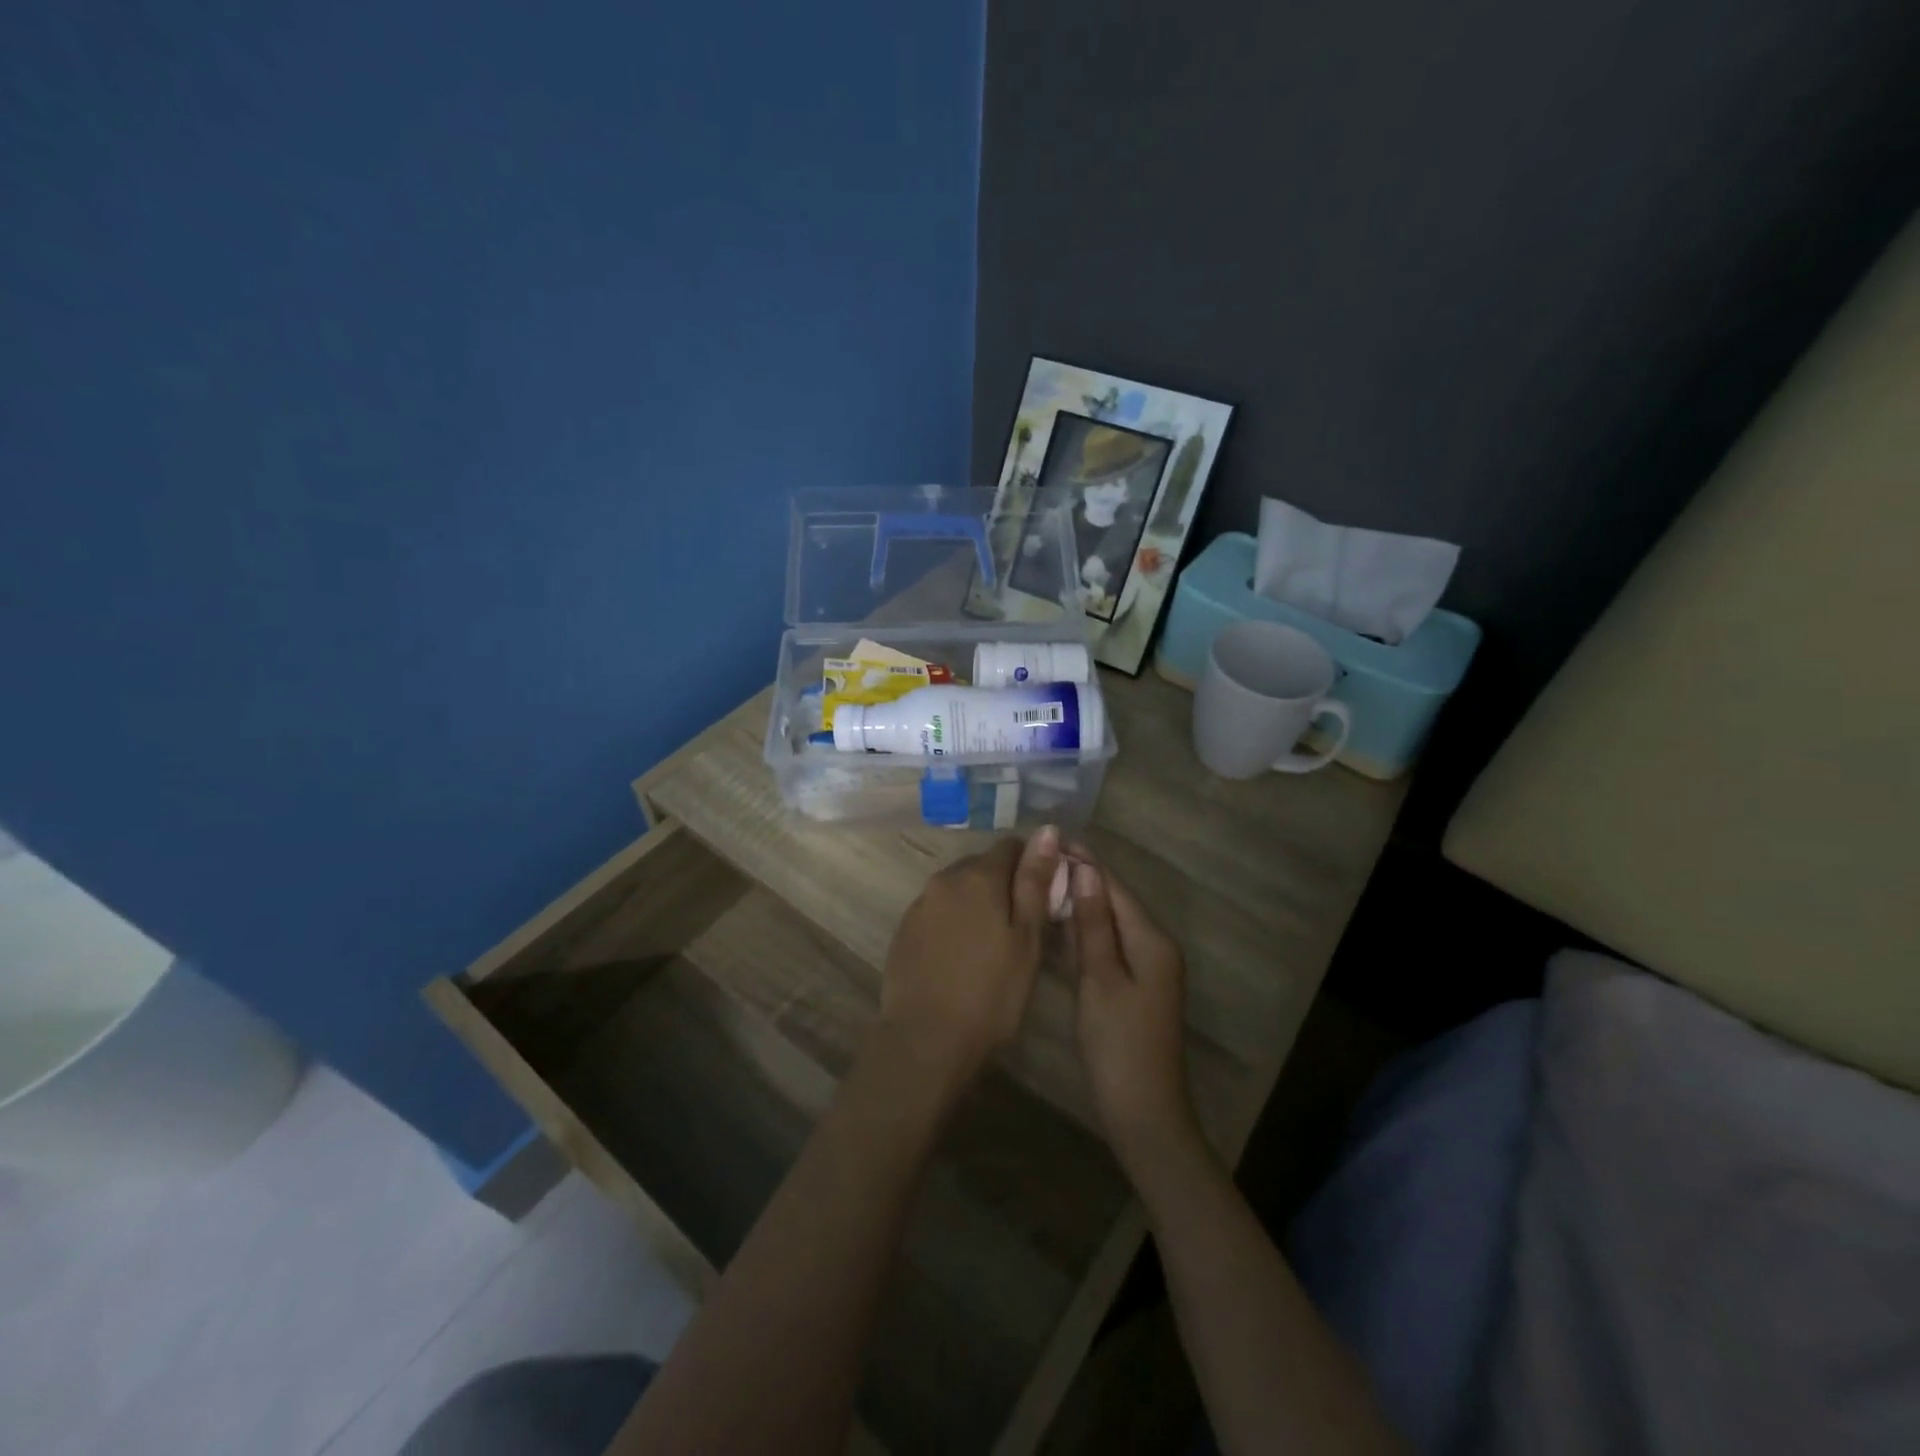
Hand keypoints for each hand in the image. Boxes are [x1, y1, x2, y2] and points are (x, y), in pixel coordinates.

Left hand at [876, 826, 1060, 1091]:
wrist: (925, 1039)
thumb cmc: (991, 993)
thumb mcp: (1026, 940)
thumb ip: (1034, 882)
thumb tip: (1047, 830)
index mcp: (979, 876)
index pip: (1011, 846)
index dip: (1032, 865)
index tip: (1043, 896)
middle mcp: (945, 879)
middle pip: (981, 866)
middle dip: (1002, 884)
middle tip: (1020, 926)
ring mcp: (920, 904)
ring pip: (957, 889)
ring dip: (975, 903)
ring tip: (989, 944)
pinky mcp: (904, 929)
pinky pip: (936, 911)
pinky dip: (952, 922)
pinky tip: (959, 956)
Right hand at [1066, 850, 1201, 1173]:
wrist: (1144, 1113)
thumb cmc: (1118, 1044)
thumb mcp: (1101, 979)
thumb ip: (1094, 924)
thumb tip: (1087, 870)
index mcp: (1151, 940)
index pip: (1114, 886)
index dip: (1084, 862)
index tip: (1049, 841)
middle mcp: (1153, 947)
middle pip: (1113, 902)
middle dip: (1080, 880)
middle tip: (1035, 863)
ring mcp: (1145, 969)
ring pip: (1108, 924)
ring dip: (1079, 905)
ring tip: (1039, 885)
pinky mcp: (1132, 988)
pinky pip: (1106, 947)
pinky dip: (1083, 934)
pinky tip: (1055, 927)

■ ■ ■

Beginning with the line that contains "middle pip: (1113, 902)", retype every remaining line of the listing exactly, ending with the last one.

middle pip: (1113, 902)
middle dip: (1080, 880)
middle tip: (1035, 863)
ring mcp: (1145, 969)
ring pip: (1108, 924)
ring dip: (1079, 905)
ring tip: (1039, 885)
pinky mcp: (1132, 988)
pinky pip: (1106, 947)
pinky dip: (1083, 934)
pinky tip: (1055, 927)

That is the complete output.